■ TEXT ZUR PRÜFUNG:
Wir haben derzeit ein System, in dem die Banken sich gegenseitig nicht mehr vertrauen und kein Geld mehr leihen. Diese Vorsicht gegenüber Risikobewertungen der anderen Institute ist verständlich, denn schließlich wurden Finanzprodukte als risikoarm bewertet, die aus vielen kleinen Derivaten zusammengesetzt waren, die aber mit einem hohen Risiko behaftet waren. Die Konsequenz daraus wäre zunächst einmal, die Risikoberechnungen und die Preisfindung auf einen sehr, sehr gründlichen Prüfstand zu stellen. Wenn man als Physiker ein Modell baut, dann wird extrem selektiert, welche Theorien dabei zur Anwendung kommen dürfen. Die Finanzwelt ist ein großes experimentelles System, in dem man durchaus strikt naturwissenschaftlich vorgehen kann, um Risikobewertungen zu verbessern. Dies würde nicht nur das Vertrauen zwischen den Finanzinstituten verbessern, sondern auch die Basis bilden, um die systemischen Risiken internationaler Finanzmärkte im Detail zu untersuchen.

■ VORLIEGENDE DATEN:
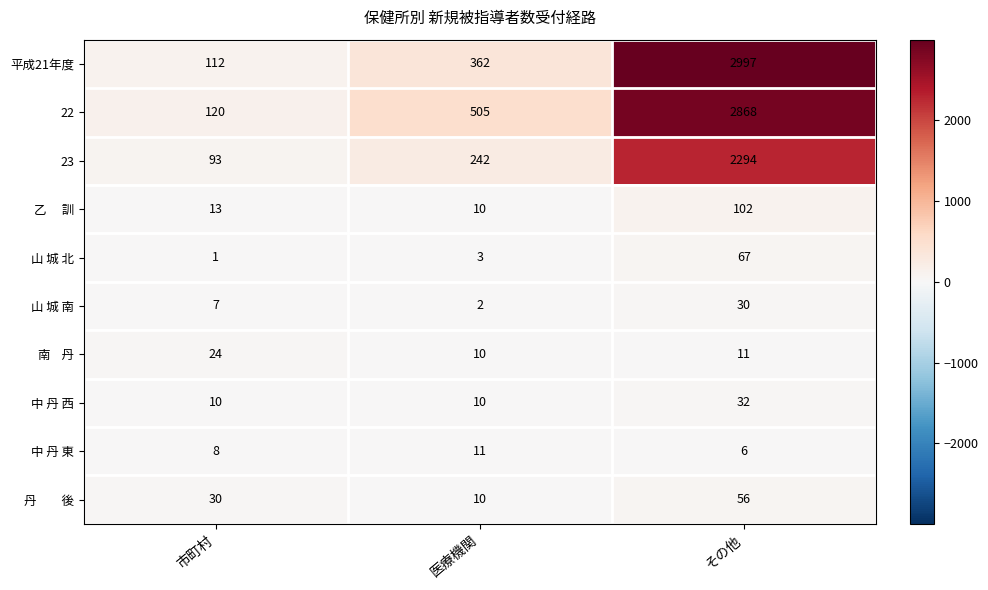

Where is 山 城 北 nearest to the value 34?

医療機関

■ GESTELLTE AUFGABE 1:
Beantworte die folgenden Fragen zum Text über das Misstrauen zwischen den Banken:
(a) Woraus waren die Finanzprodukte zusammengesetzt, die als risikoarm bewertet wurden?
(b) Was wird getan, wenn man als Physiker ein Modell baut?
(c) Wofür würde eine verbesserte Risikobewertung außer für das Vertrauen zwischen den Finanzinstituten die Basis bilden?
■ GESTELLTE AUFGABE 2:
Prüfe, ob die folgenden Aussagen mit dem Text über das Misstrauen zwischen den Banken übereinstimmen, und belege jede Antwort mit einem wörtlichen Zitat:
(a) Die Banken leihen sich derzeit gegenseitig kein Geld mehr.
(b) Die Vorsicht der Banken gegenüber den Risikobewertungen anderer Institute wird als unverständlich bezeichnet.
(c) In der Finanzwelt lässt sich nicht naturwissenschaftlich vorgehen.
■ GESTELLTE AUFGABE 3:
Führe den Text über das Misstrauen zwischen den Banken im Anschluss an seinen letzten Satz weiter.

■ SCHRIFTLICHE ANTWORT 1:
(a) Sie waren aus vielen kleinen Derivaten zusammengesetzt, die mit einem hohen Risiko behaftet waren.
(b) Es wird extrem selektiert, welche Theorien dabei zur Anwendung kommen dürfen.
(c) Sie würde die Basis bilden, um die systemischen Risiken internationaler Finanzmärkte im Detail zu untersuchen.

■ SCHRIFTLICHE ANTWORT 2:
(a) Ja: „in dem die Banken sich gegenseitig nicht mehr vertrauen und kein Geld mehr leihen“
(b) Nein: „Diese Vorsicht gegenüber Risikobewertungen der anderen Institute ist verständlich“
(c) Nein: „in dem man durchaus strikt naturwissenschaftlich vorgehen kann“

■ SCHRIFTLICHE ANTWORT 3:
Auch Physik wird nicht für Vorhersehbarkeit sorgen können
Die Erklärungsansätze aus der Physik mögen für viele gelernte Ökonomen ungewöhnlich aber dennoch plausibel klingen. Die Ansätze werden allerdings auch eines nicht können: Die Entwicklungen auf den Finanzmärkten genau vorherzusagen. Es wäre schön, könnten wir mittels einer mathematischen Formel Sicherheit und vor allem mehr Vorhersagbarkeit in diese eigenwillige Dynamik bringen. Doch es gibt das Phänomen des Interventionsparadoxons: Das vorausberechnete, hypothetische Ergebnis beeinflusst die Ausgangssituation derart, dass es die Eintrittsrealität der Vorauskalkulation unmöglich macht. Die Folge sind hilflose Annahmen, verpackt in komplizierte Berechnungen mit vielen Wenn und Abers, die so viele Wahrscheinlichkeiten hervorbringen, dass sie zur Voraussage nicht wirklich taugen.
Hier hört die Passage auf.